Minha coluna do jornal Arauto, 20 e 21 de setembro
Emil
Cioran, um filósofo romeno que me detona todas as vezes em que leio seus
escritos, escreveu em uma de suas obras que “um livro é um suicídio adiado”.
Coloquei este aforismo como epígrafe do romance que espero publicar nos
próximos meses e que tem como um dos temas a morte voluntária. Como já o concluí,
comecei a escrever outro livro, também falando sobre o assunto, afinal, como afirmei
em outras crônicas e ensaios, enquanto reflito sobre o suicídio, não o cometo. A
escrita nos mantêm vivos.
O
artista francês Édouard Levé, no entanto, concluiu seu breve romance
intitulado “Suicide” (Suicídio) e
se enforcou dez dias depois de entregar o manuscrito a seu editor, em 2007, aos
42 anos. A obra, que tem 180 páginas e foi publicada pela prestigiada editora
francesa Gallimard, é narrada em segunda pessoa, como se fosse uma carta. O
narrador se dirige a um amigo da juventude que tirou sua própria vida,
refletindo com ele as causas de sua morte e também seu comportamento enquanto
vivo, suas relações, suas conquistas, suas perdas e decepções. “Tua morte
escreve tua vida.”
A
julgar pelas características do amigo, somos levados a vê-lo como o próprio Édouard
Levé, com a exceção da forma da morte: o personagem se mata com um tiro e não
enforcado: “Não vacilaste. Preparaste a escopeta. Meteste um cartucho.

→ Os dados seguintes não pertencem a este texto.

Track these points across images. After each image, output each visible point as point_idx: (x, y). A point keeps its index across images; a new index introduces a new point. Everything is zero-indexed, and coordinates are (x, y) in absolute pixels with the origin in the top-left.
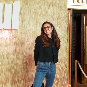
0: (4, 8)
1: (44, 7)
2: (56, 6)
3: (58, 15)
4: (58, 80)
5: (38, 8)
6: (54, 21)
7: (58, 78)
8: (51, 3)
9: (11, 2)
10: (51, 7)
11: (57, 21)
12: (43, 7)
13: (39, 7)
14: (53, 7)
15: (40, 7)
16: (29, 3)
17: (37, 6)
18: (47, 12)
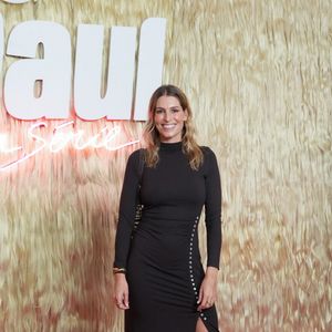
0: (107, 42)
1: (255, 37)
2: (298, 33)
3: (303, 68)
4: (302, 310)
5: (230, 42)
6: (289, 88)
7: (302, 301)
8: (279, 21)
9: (133, 20)
10: (279, 37)
11: (300, 90)
12: (248, 39)
13: (233, 39)
14: (287, 38)
15: (239, 39)
16: (197, 23)
17: (229, 34)
18: (262, 56)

Disparaste na boca. Sabias que os suicídios com arma de caça podem falhar se o
atirador aponta na têmpora, na testa ou no coração, pois o recuo desvia o cano
do alvo.” Mas temos aqui também um estudante de Economia e fotógrafo como o
próprio autor, assim como é casado e sem filhos. É uma espécie de continuação
do romance anterior, “Autoportrait” (Autorretrato), este sim declaradamente
autobiográfico.
Sendo
assim, o romance não deixa de ser um acerto de contas consigo mesmo, um
olhar-se no espelho, uma viagem interior. E o leitor, por sua vez, também se vê
envolvido, pensando que poderia ser ele nessa situação, ou que poderia ter
feito algo para impedir, porém não o faz. O fluxo da narrativa é fragmentário,
não há uma ordem, justamente simbolizando a cabeça angustiada de um suicida ou
do amigo que tenta entender as escolhas de alguém: “Te concentravas em
intermináveis sessões de dúvida. Te consideravas um expert na matéria. Porém
duvidar te cansava tanto que acabavas por duvidar da dúvida”.
O
tema vem a calhar, pois neste mês há uma campanha denominada “Setembro
amarelo”, visando a prevenção do suicídio e alertando as pessoas sobre a
importância de falar sobre o assunto, considerado um tabu e cujas notícias são
escamoteadas. Leituras como a desse livro, ainda não traduzido por aqui, podem
ser uma boa maneira de reflexão, nos fazendo entender e, quem sabe, tentar
ajudar aqueles que dão sinais de desejar “a indesejada das gentes”, expressão
que Machado de Assis usou como eufemismo para a morte.
No final do romance, Levé acrescentou um conjunto
de poemas compostos por três versos. Em um deles, lemos:
"O
palavreado me perde
A
polêmica me inflama
O
silêncio me compensa".
Pois
o que se espera é que não haja mais silêncio sobre a morte voluntária.